Taking the case of a unary function as follows:
import ants.tests.stock as stock
def add_value(acube, avalue=0):
"""Add a value to the data in a cube"""
return acube + avalue
# create a sample cube
acube = stock.geodetic(10,10)
# apply function to the cube
result = add_value(acube, 10)
We see that we have a function, add_value that has an argument to specify
a value to add to the data in a provided cube. We can use
functools.partial() to set the other value(s) to feed into our
function as:
import ants.tests.stock as stock
import ants.decomposition as decomp
from functools import partial
def add_value(acube, avalue=0):
"""Add a value to the data in a cube"""
return acube + avalue
# create a sample cube
acube = stock.geodetic(10,10)
# set the value of the keyword argument for decomposition framework use
processing_function = partial(add_value, avalue=10)
# use decomposition to apply the function to our cube
result = decomp.decompose(processing_function, acube)
N.B. although it is the unary case covered here, this can be applied to binary operations too.
Inappropriate Usage#
As mentioned previously, we don’t want to apply the decomposition in cases where not having access to the whole cube would be wrong for the function being split up.
Considder the following unary operation:
import ants.tests.stock as stock
import numpy as np
def set_to_mean(acube):
"""Set the data to the mean of the input data"""
result = acube.copy()
result.data[:,:] = np.mean(acube.data)
return result
# create a sample cube
acube = ants.tests.stock.geodetic((2,2),data=[[1.,2.],[3.,4.]])
# apply function to the cube
result = set_to_mean(acube)
In this case we set the values of the data elements of the returned cube to
the mean of the data in the input cube. Supplying a cube with data values
[[1.,2.],[3.,4.]] we would expect a returned cube with data values
[[2.5,2.5],[2.5,2.5]].
In theory, we could apply the decomposition framework as:
import ants.tests.stock as stock
import ants.decomposition as decomp
import numpy as np
def set_to_mean(acube):
"""Set the data to the mean of the input data"""
result = acube.copy()
result.data[:,:] = np.mean(acube.data)
return result
# create a sample cube
acube = ants.tests.stock.geodetic((2,2),data=[[1.,2.],[3.,4.]])
# apply function to the cube
result = decomp.decompose(set_to_mean, acube)
However, if we were then to subsequently run the code with a 2 by 2
decomposition - split the data into four pieces, once in the x direction, once
in the y direction - we would then be supplying the set_to_mean()
function with incomplete data for the needs of its operation. In this case,
the resulting data would be [[1.,2.],[3.,4.]], which is not the desired
result.
Testing#
When using decomposition it is important to test thoroughly. As a general rule we recommend testing with each of the following configurations as a minimum:
[ants_decomposition]
x_split = 0
y_split = 0
This configuration disables the decomposition, and should give you the same result as if you had not run the routine through the decomposition in the first place.
[ants_decomposition]
x_split = 1
y_split = 1
This configuration turns on the decomposition, but results in a single “piece” being fed through the decomposition framework.
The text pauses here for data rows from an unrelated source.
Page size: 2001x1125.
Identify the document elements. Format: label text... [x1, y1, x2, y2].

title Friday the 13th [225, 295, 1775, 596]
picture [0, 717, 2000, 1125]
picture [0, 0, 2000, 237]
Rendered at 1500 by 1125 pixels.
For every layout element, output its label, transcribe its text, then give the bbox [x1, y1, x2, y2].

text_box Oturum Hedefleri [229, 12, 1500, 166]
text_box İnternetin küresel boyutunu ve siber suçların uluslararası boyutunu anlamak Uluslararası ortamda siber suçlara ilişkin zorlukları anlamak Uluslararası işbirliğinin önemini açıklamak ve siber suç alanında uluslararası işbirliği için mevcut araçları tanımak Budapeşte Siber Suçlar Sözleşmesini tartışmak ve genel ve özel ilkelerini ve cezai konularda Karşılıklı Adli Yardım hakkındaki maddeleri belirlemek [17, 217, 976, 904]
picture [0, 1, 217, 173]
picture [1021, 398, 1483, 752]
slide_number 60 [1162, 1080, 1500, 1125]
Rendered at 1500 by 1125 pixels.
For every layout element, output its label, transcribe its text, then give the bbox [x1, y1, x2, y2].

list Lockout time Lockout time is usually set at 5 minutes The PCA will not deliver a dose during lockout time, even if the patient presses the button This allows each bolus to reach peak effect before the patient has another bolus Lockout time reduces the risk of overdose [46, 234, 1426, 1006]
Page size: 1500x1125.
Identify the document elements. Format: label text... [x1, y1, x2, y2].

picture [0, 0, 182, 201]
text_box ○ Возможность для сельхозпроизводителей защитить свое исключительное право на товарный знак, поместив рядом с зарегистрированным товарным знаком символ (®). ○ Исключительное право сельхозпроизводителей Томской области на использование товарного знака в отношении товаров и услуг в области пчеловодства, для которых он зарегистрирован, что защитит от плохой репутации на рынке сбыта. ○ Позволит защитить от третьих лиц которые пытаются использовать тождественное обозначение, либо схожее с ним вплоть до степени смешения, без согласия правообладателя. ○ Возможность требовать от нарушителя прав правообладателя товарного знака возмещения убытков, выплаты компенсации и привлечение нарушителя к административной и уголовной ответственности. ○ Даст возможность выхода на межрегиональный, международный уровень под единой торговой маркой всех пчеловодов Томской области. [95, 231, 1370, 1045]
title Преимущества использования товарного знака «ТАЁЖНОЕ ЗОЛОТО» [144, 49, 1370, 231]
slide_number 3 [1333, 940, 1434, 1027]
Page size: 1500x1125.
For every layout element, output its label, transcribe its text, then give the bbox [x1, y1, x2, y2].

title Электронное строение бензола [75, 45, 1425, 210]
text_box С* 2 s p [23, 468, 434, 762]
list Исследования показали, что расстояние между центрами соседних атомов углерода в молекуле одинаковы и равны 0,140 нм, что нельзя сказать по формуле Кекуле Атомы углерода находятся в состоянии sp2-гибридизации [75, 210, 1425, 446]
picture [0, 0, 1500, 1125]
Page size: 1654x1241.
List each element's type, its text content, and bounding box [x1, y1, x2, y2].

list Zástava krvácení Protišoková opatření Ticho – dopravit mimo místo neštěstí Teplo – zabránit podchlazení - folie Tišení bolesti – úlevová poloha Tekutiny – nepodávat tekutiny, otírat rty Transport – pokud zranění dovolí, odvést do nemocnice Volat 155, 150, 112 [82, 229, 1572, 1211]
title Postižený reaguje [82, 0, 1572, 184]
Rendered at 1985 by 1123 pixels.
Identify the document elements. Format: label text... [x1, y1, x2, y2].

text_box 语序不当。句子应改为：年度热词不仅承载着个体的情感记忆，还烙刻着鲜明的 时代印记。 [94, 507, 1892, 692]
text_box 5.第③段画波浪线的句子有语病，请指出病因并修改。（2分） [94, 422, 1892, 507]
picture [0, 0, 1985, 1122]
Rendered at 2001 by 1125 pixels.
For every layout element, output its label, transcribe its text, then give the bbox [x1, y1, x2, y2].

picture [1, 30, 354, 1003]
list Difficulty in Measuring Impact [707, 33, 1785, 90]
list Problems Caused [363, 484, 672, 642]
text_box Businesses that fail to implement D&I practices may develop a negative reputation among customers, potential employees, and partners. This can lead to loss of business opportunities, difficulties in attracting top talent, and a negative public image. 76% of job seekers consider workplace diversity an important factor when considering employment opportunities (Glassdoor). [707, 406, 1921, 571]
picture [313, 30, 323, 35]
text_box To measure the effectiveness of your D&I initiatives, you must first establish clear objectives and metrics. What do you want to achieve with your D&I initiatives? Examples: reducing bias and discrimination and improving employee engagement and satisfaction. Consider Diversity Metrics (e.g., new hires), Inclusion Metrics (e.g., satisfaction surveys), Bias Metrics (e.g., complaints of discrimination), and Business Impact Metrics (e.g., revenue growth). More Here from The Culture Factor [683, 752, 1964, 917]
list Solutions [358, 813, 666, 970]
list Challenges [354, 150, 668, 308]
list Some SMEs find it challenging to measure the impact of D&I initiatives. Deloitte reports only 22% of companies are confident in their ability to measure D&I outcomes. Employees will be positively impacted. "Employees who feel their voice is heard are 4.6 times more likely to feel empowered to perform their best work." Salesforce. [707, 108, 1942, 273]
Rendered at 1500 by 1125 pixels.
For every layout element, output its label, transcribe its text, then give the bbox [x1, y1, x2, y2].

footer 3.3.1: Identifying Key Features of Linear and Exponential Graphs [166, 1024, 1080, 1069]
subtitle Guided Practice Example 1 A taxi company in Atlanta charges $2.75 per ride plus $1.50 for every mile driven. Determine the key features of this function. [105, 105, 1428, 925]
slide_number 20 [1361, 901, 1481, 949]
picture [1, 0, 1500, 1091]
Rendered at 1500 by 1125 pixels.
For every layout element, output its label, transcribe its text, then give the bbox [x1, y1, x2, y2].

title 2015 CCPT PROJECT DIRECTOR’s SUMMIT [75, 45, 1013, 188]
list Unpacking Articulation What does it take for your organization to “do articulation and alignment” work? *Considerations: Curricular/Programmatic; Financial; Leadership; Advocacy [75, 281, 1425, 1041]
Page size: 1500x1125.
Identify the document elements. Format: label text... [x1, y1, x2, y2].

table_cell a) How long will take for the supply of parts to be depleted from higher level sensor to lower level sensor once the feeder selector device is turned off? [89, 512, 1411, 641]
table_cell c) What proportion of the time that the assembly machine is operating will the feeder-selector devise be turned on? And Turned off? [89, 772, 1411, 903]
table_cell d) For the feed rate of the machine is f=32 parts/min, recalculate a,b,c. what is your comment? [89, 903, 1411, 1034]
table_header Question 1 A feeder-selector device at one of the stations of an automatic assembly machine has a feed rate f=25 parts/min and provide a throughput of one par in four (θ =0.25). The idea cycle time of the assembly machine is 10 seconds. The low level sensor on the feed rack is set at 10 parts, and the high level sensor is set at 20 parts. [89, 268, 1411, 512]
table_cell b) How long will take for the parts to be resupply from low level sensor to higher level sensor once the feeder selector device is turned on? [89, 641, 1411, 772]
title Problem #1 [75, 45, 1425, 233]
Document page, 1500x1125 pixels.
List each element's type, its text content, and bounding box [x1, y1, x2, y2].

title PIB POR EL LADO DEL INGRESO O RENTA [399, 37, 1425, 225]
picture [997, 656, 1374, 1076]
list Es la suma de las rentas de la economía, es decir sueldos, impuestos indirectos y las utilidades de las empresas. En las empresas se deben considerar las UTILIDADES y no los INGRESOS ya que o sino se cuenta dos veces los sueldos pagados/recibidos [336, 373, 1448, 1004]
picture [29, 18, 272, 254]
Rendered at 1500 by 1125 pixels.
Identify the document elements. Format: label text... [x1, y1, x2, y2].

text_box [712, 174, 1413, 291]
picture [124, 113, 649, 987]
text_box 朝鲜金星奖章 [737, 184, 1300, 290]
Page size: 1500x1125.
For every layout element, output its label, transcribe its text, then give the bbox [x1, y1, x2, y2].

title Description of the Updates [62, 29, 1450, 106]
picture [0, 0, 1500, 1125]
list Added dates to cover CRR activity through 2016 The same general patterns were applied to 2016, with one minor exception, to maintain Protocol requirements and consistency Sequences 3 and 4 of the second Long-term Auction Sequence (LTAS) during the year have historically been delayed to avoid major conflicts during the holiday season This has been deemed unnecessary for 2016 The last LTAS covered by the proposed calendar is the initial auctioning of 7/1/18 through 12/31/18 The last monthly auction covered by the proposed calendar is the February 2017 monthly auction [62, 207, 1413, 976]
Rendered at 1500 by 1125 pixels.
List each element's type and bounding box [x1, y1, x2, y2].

If things are working correctly this should produce the same result as the split = 0 configuration previously.
[ants_decomposition]
x_split = 2
y_split = 2
This configuration turns on the decomposition splitting the data into a 2 by 2 mosaic of pieces. Again, if things are working correctly you should get the same result as the split = 0 configuration previously. If not, then you need to investigate the underlying cause - most likely that your function cannot be decomposed in this way.